The husband said since they are divorced, she is not entitled to any relief now. The HC noted that the magistrate had held that since she was not heard in the US, natural justice principles were not followed. He also argued that additional compensation requires specific finding of emotional and mental distress due to the DV. But the HC said there can be no straitjacket formula to decide damages. The DV impact has to be assessed case by case, the HC said.
“Both are well educated and highly placed in their workplace and in social life’’, hence DV “would be greater felt’’ by the wife “as it would affect her self-worth’’ said Justice Deshmukh before clarifying that it doesn’t mean that those “from other walks of life will not be impacted by the DV suffered by them.’’
The HC had reserved the matter for orders on Feb 12 and passed the order on March 22 observing, “The Trial Court has granted the compensation considering the entire facts and circumstances and has decided the quantum by considering the status of the parties and income.” The HC said, ” Amicus Curiae has interestingly justified the quantum by pointing out that since 2008, the (ex-wife) is without any maintenance and even if the sum of Rs 1,50,000/ per month is considered, the same would amount to Rs 2,70,00,000/ which is just, fair and reasonable.

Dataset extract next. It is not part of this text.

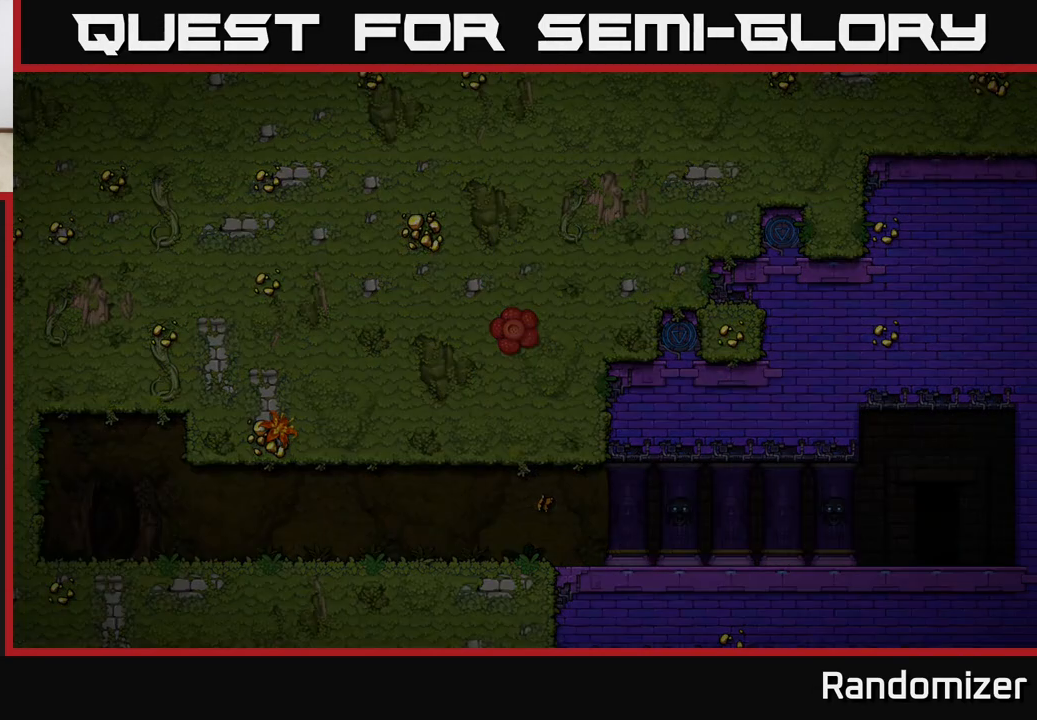
{"buttons": [], "left_stick": "center", "right_stick": "center", "events": []}
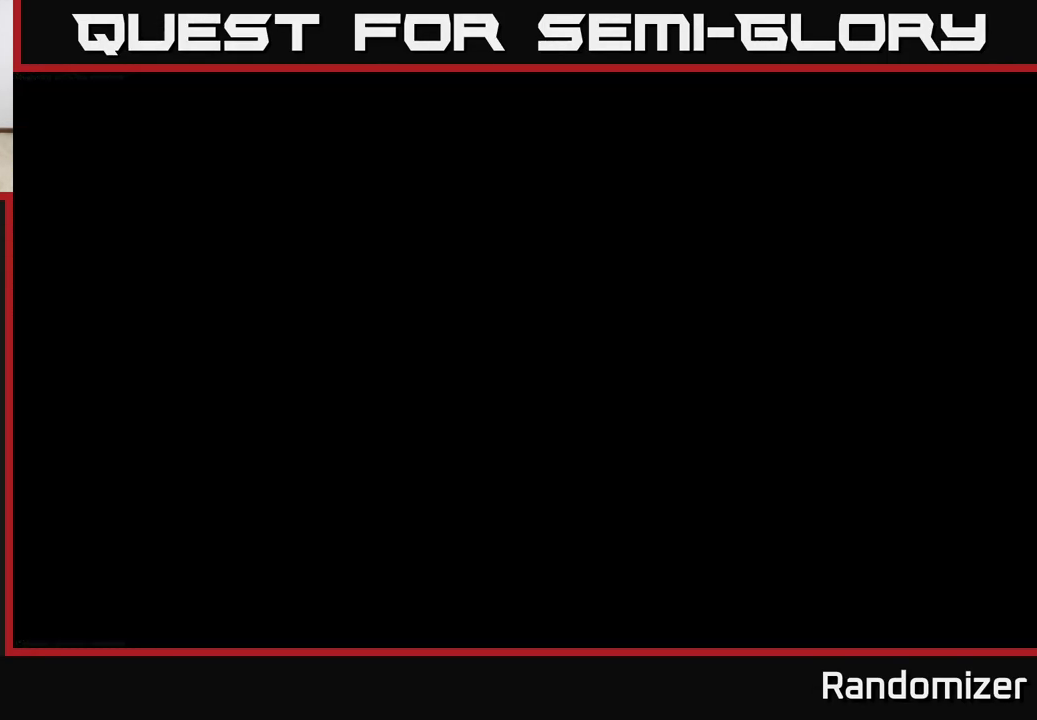
{"buttons": [], "left_stick": "center", "right_stick": "center", "events": []}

Considering the facts of the present case, the justification of the quantum according to the formula devised by Amicus Curiae cannot be faulted.”
The DV Act and additional compensation ·

  • Section 22 provides for damages apart from other relief to a person aggrieved.
  • ·The amount is granted as a recompense not only for the physical injuries but also for mental torture and emotional distress

There cannot be a straitjacket formula applicable to all and the quantum for compensation will differ according to the facts of each case. In my view, while determining the quantum of compensation, one of the factors which can be considered is the impact of the acts of domestic violence on the aggrieved person. Although the abuse will necessarily result in mental torture
and emotional distress for the aggrieved person, the gravity will differ from person to person.
–Justice Sharmila Deshmukh of Bombay HC
What HC has held in the past
In 2021, Bombay HC held that in cases of domestic violence, it is often found that the wife does not immediately rush to the police when inflicted with physical, mental, physiological and economic abuse and even if such a person suffers injuries they would not necessarily keep medical records of the same.